Wednesday, February 22, 2012

Madame Bovary I

                During his early years, Charles Bovary is presented in Chapter I as a obedient, submissive, and shy individual. Throughout chapter 1, Charles listened to his mother and did everything she told him to. He started out in the lower school at 15, and then his mother, “took him out of the lycee entirely and sent him to study medicine, confident that he could get his baccalaureate degree anyway” (1092). He did what his mother told him to do, he left school and studied medicine.

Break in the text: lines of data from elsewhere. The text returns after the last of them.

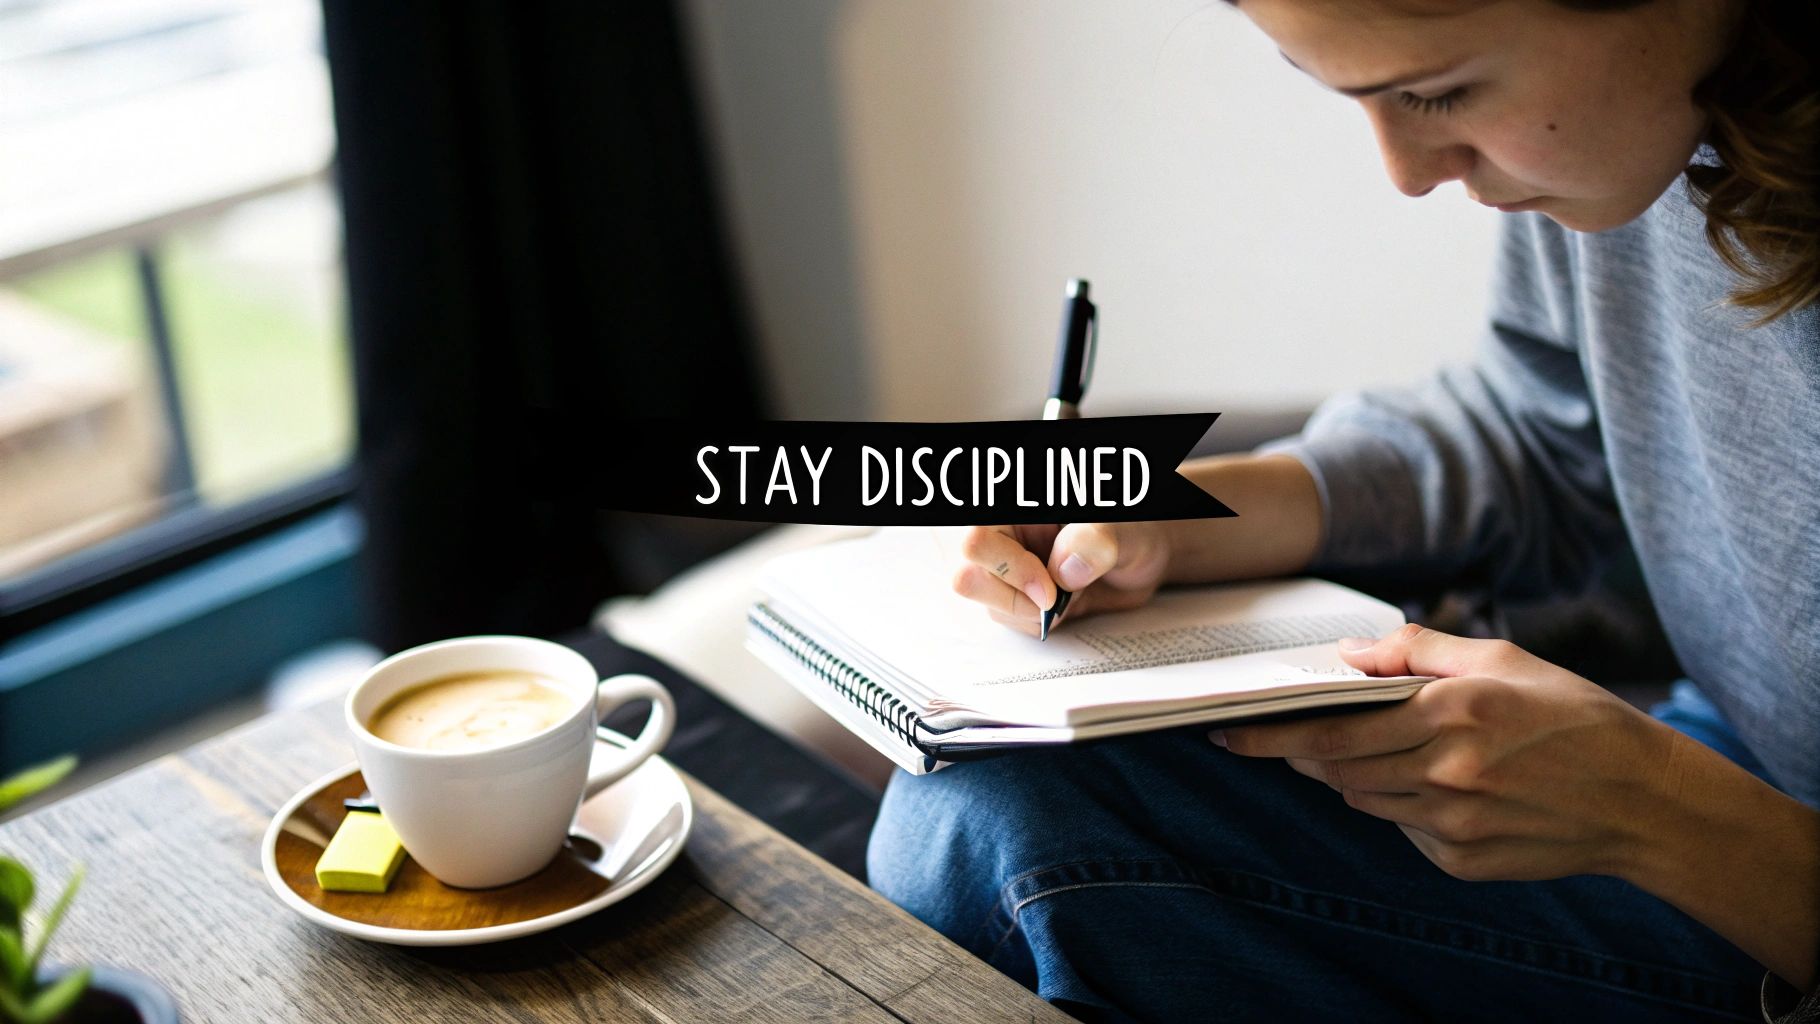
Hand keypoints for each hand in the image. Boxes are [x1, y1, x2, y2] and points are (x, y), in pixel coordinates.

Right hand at [950, 522, 1170, 635]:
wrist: (1144, 557)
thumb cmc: (1133, 530)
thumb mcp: (1123, 529)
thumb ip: (1095, 540)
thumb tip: (1065, 570)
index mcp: (1018, 512)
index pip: (978, 542)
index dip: (1009, 570)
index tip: (1051, 588)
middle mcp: (1006, 539)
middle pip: (969, 579)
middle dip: (1014, 599)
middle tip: (1056, 599)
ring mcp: (1010, 571)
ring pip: (990, 605)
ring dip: (1032, 613)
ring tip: (1071, 596)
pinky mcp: (1021, 599)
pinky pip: (1012, 622)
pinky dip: (1041, 623)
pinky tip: (1068, 605)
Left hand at [1218, 623, 1680, 881]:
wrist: (1642, 801)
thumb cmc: (1571, 716)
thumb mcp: (1502, 658)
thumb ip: (1418, 649)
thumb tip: (1348, 655)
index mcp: (1453, 713)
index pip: (1333, 730)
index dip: (1272, 734)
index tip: (1228, 732)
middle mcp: (1447, 772)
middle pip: (1336, 768)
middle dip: (1302, 752)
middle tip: (1281, 735)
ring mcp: (1453, 823)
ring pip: (1363, 799)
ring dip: (1353, 774)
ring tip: (1386, 750)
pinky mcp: (1460, 860)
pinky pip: (1402, 828)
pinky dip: (1400, 804)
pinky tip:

I think Charles thought it would be easier to just obey his mother and do what she wanted him to do. Charles’ obedience and his mother’s domineering attitude made him a very submissive person in his marriage.  On page 1094 Flaubert describes Charles’ first wife’s control over him by saying, “…it was his wife who ruled: in front of company he had to say certain things and not others, he had to eat fish on Friday, dress the way she wanted, obey her when she ordered him to dun nonpaying patients.” Charles is being controlled in his first marriage just like his mother planned his life out for him. Because of his obedience to his mother, Charles didn’t know anything different and became a submissive lover in relationships. Finally, another characteristic is Charles Bovary’s shyness. When Charles enters the classroom and his classmates are laughing at him and he is unable to speak up and even tell the teacher his name shows his shyness (1089). On page 1091 it explains that Charles really never had to lift a finger as a child he was, “pampered like a prince.” Charles never really had to ask for anything or do anything for himself, his mother and father did everything for him. Charles Bovary’s obedience, submissiveness, and shyness were all common during his early years because of his mother’s controlling qualities.